■ Task objective ■
Whenever a line of the listing contains "webp", it counts; give the total number of such lines and nothing more.

■ Exercise material ■
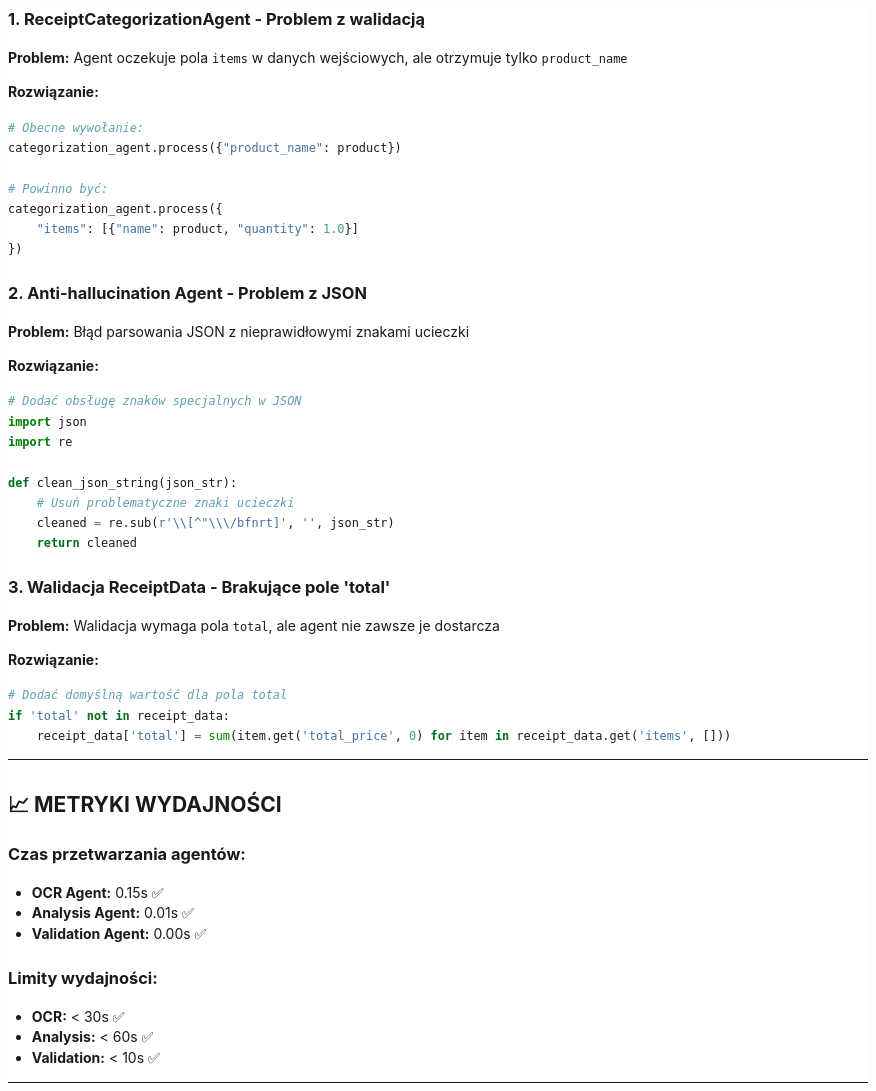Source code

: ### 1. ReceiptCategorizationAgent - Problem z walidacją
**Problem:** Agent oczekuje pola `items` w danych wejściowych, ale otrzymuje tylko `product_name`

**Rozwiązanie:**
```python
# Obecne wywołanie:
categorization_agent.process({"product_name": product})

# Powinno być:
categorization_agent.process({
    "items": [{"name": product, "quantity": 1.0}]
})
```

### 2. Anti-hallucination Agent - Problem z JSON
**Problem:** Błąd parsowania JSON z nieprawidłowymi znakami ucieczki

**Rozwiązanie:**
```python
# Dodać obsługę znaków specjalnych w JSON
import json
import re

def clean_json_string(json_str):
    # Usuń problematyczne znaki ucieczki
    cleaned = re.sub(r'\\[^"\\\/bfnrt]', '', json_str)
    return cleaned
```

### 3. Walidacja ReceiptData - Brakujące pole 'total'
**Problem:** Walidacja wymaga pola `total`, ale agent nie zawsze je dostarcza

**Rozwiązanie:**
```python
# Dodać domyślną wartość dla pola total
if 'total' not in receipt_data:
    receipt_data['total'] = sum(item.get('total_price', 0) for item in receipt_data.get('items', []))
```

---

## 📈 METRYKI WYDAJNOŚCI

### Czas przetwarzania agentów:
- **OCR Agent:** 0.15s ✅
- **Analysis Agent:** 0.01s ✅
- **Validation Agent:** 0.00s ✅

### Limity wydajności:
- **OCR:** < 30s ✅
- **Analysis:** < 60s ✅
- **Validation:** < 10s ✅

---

--

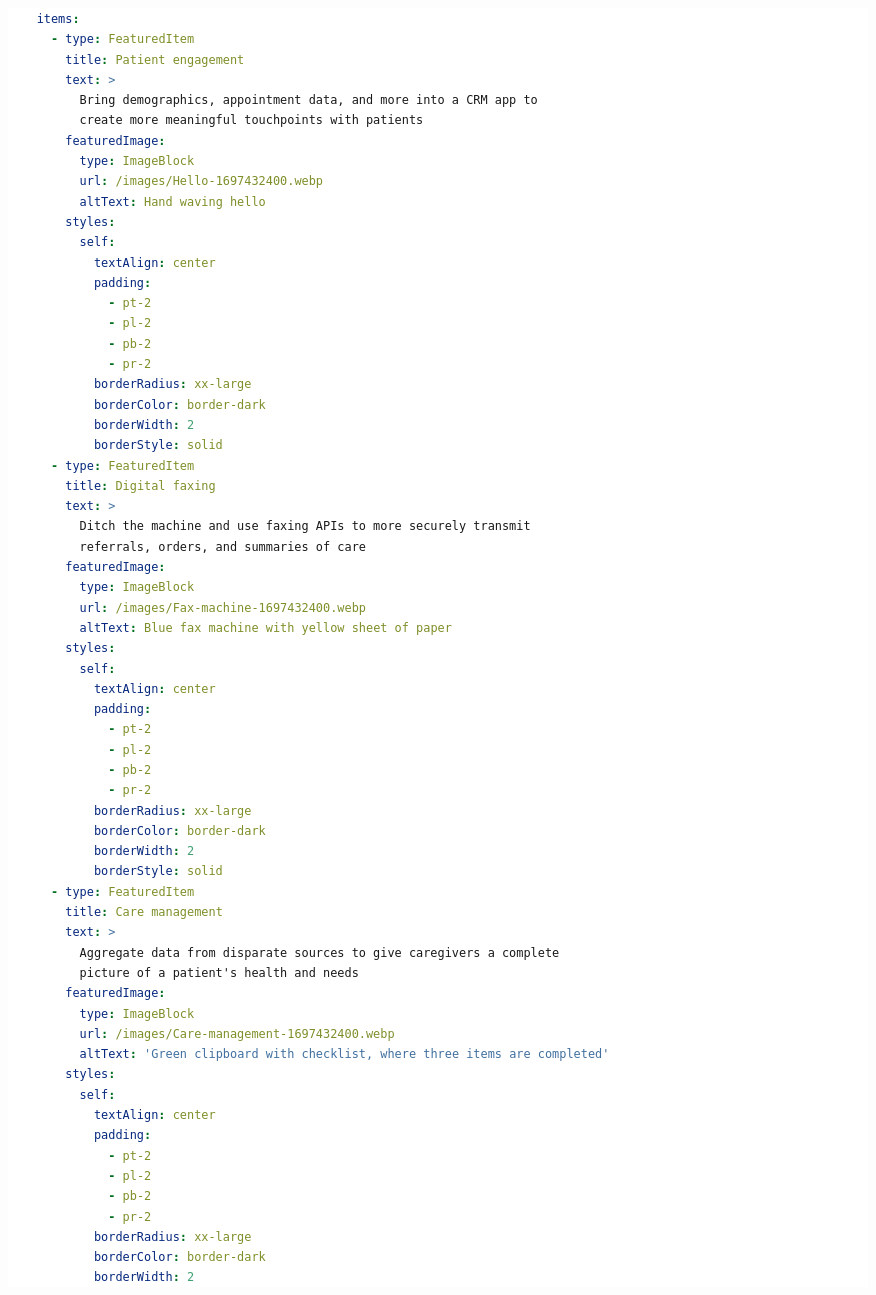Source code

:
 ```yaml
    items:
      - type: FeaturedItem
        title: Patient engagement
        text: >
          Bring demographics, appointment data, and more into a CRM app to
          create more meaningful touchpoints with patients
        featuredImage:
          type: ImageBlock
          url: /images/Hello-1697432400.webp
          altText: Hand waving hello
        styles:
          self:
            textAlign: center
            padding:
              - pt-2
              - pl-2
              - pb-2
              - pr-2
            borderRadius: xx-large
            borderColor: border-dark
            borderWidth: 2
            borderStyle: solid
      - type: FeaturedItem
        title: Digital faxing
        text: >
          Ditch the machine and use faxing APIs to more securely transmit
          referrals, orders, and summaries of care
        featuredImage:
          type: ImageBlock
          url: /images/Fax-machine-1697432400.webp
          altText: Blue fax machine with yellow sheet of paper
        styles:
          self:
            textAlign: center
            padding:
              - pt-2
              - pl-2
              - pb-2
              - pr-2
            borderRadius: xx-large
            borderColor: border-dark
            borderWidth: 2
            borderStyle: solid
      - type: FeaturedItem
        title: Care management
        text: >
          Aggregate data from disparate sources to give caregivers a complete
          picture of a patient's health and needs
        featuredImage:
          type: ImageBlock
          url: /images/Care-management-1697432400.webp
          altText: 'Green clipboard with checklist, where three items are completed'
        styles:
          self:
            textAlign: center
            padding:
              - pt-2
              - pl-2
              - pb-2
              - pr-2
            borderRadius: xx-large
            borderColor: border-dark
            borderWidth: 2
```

■ Exercise output ■
3